James Haslett and Mathew Haslett placed an advertisement in the October 30, 1772, edition of the New-Hampshire Gazette to inform prospective customers that they made “Leather Breeches of all sorts” at their shop on King Street in Portsmouth. They declared that they made breeches “as neat as cheap & as good as any in New-England,” incorporating appeals to fashion, price, and quality into their short advertisement.
The Hasletts occasionally ran newspaper advertisements in the late 1760s and early 1770s. Sometimes they included other marketing strategies to generate interest in their business. For instance, in previous advertisements they stated that “the Sign of the BUCK and GLOVE” marked the location of their shop. They also listed items for sale other than breeches, such as “all sorts of Wash Leather, Deer, Sheep and Moose Skins for Breeches and Jackets, Sheep Skins for Aprons, [and] Buck and Sheepskin Gloves.” They made bolder claims about the quality of their wares, proclaiming that “the above Articles is Warranted as good as any in Europe or America” rather than narrowing the comparison to their competitors in New England.
The woodcuts that adorned some of the Hasletts’ advertisements were the most distinctive aspect of their marketing efforts. The leather dressers commissioned several variations, but each depicted the Sign of the Buck and Glove along with an image of leather breeches. Some of them included their name within the sign. All of them included “1766,” the year the Hasletts relocated from Boston and established their shop in Portsmouth.
Why did the Hasletts discontinue using woodcuts to draw attention to their advertisements?

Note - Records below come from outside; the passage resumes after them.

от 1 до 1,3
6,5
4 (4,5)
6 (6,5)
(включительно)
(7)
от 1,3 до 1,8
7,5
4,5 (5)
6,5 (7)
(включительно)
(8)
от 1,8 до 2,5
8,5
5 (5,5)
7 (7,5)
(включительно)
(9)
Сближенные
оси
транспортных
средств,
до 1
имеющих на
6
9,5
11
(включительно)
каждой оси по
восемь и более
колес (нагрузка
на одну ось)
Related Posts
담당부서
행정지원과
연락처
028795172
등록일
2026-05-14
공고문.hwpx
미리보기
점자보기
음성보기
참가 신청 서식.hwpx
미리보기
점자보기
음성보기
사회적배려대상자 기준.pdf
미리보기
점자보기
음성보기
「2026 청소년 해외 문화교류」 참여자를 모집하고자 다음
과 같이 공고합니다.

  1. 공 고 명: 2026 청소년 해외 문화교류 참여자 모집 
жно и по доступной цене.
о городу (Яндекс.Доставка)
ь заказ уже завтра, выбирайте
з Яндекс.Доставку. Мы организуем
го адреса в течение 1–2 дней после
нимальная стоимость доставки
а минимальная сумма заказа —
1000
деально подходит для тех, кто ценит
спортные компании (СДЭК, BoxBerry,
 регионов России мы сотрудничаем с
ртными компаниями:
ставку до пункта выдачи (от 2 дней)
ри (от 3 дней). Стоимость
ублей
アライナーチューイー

Why did they run shorter advertisements that gave fewer details about their business? Perhaps they considered advertising a necessity as they sought to build their reputation in a new town, but over time determined that they achieved sufficient name recognition that they did not need more elaborate advertising to earn their livelihood their local market. As consumers became more familiar with the Hasletts and their wares, the “LEATHER DRESSERS from BOSTON” became “Leather-Dressers, & Breeches-Makers, in Kingstreet, Portsmouth,” who may have believed that relatively stark advertisements served their purpose now that they were no longer newcomers in their community.